February 21, 2010
You have to hand it to Eric Lander: he gives a good talk. At last night’s plenary session, he admitted he would have been more comfortable talking about the human genome. But as one of three co-chairs of the President’s Council of Advisors on Science and Technology (PCAST) he was instead tasked with reflecting on science and technology in the Obama administration just over one year in, and he kept the full house rapt.

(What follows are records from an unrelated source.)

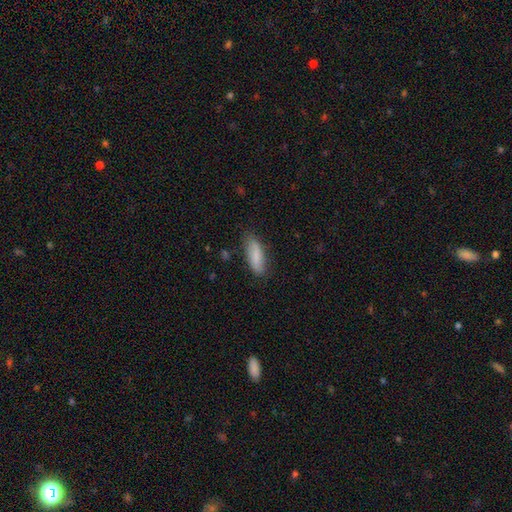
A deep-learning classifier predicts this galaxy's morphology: Smooth or featured? smooth (84%)
How rounded? in between (61%)
Merging? none (78%)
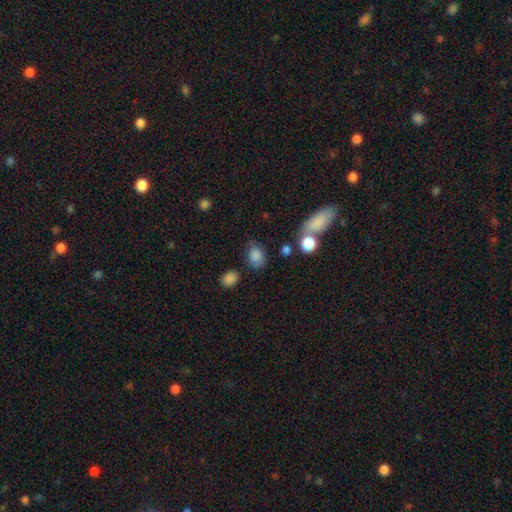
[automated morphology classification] This is clearly a smooth galaxy (83%). How rounded: likely in between (61%). Merging: likely none (63%).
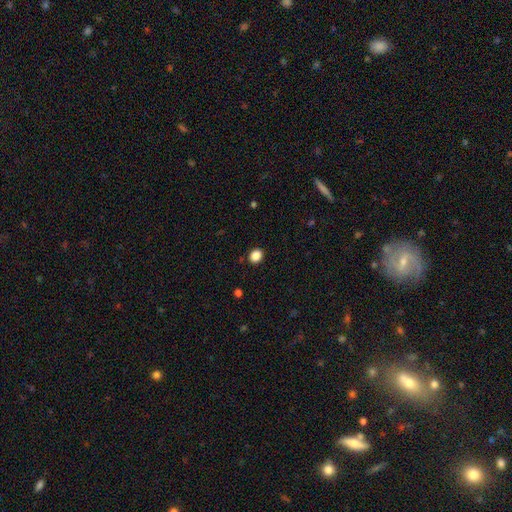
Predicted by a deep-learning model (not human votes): smooth_or_featured: smooth (p=0.87) [alt: star or artifact p=0.10]
how_rounded: round (p=0.59) [alt: in between p=0.40]
merging: none (p=0.90) [alt: minor disturbance p=0.07]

Here’s a one-minute version (of Lander’s version) of the last 13 months:
Jan: Inauguration speech: “We’ll restore science
to its rightful place.”
Feb: >$100 billion for science and technology in the
economic stimulus package.
March: Obama
overturns Bush-era
restrictions on human embryonic stem cells
April: Obama sets goal of spending 3% of GDP on R&D.

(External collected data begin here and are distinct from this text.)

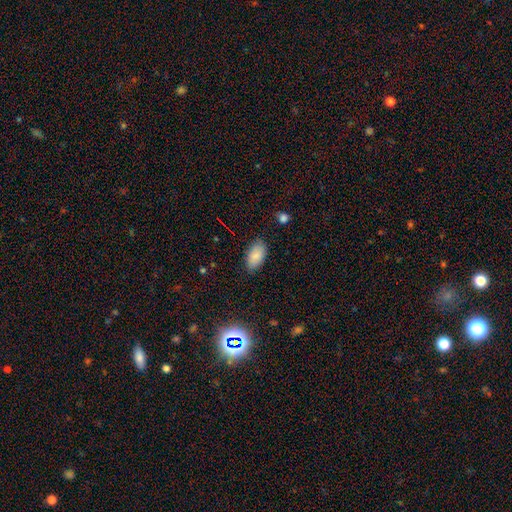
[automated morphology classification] Q: Smooth or featured?
A: smooth (85%); runner-up: star or artifact (8%)
Q: How rounded?
A: in between (94%); runner-up: round (3%)
Q: Merging?
A: none (83%); runner-up: minor disturbance (13%)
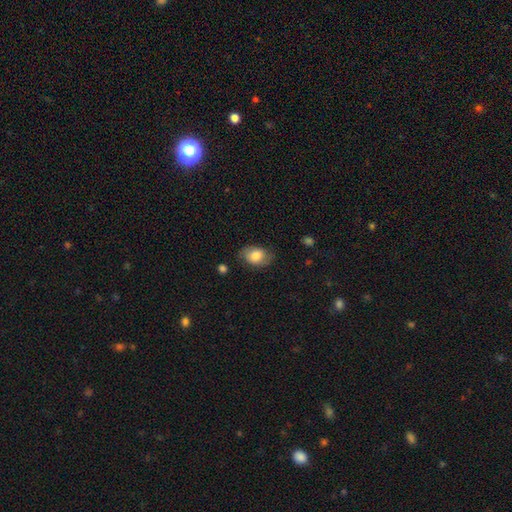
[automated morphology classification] Smooth or featured? smooth (78%)
How rounded? in between (82%)
Merging? none (74%)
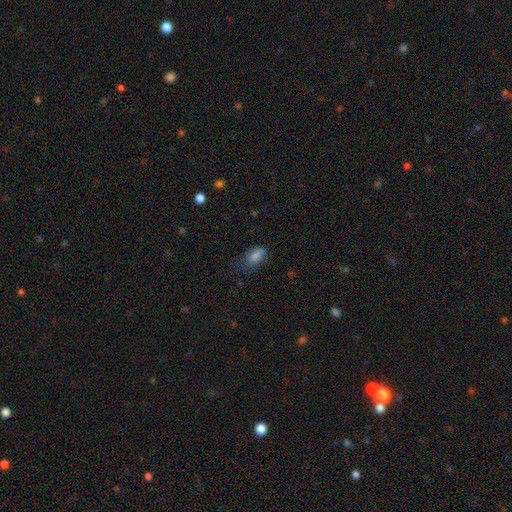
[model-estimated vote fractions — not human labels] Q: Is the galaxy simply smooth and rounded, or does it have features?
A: smooth — 79%.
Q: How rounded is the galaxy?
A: in between — 86%.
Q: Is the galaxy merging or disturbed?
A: none — 61%.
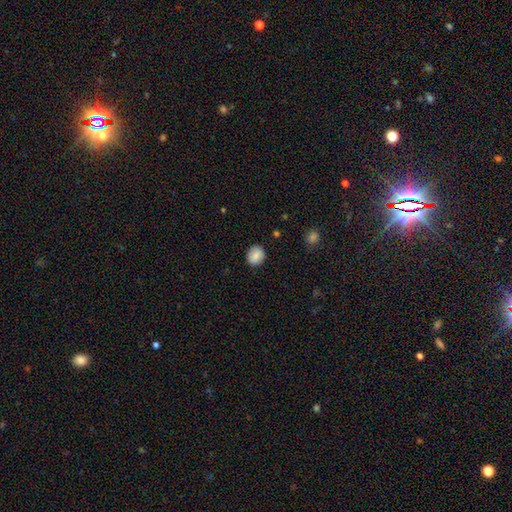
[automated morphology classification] type=smooth (81%); roundness=round (75%); merging=none (86%).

June: “We will open centers of scientific excellence in Africa, the
Middle East and Southeast Asia, and appoint new Science Envoys.”
July-Sept: Summer; PCAST
meets; plus lots of
H1N1 influenza.
Oct: Presidential commission
rethinks space
program
Nov: Launches program to boost
science education.
National Lab Day
launched, but turns out to be every day.
Dec-Jan: Winter
Feb: Freeze on discretionary spending; yet Obama
budget requests
nearly 6% increase for R&D.
Lander emphasized that he was talking about his own experiences, not speaking on behalf of the White House. The White House would have been pretty happy with his talk though; at some points you had to wonder if Obama had been doing anything but furthering science in its first year.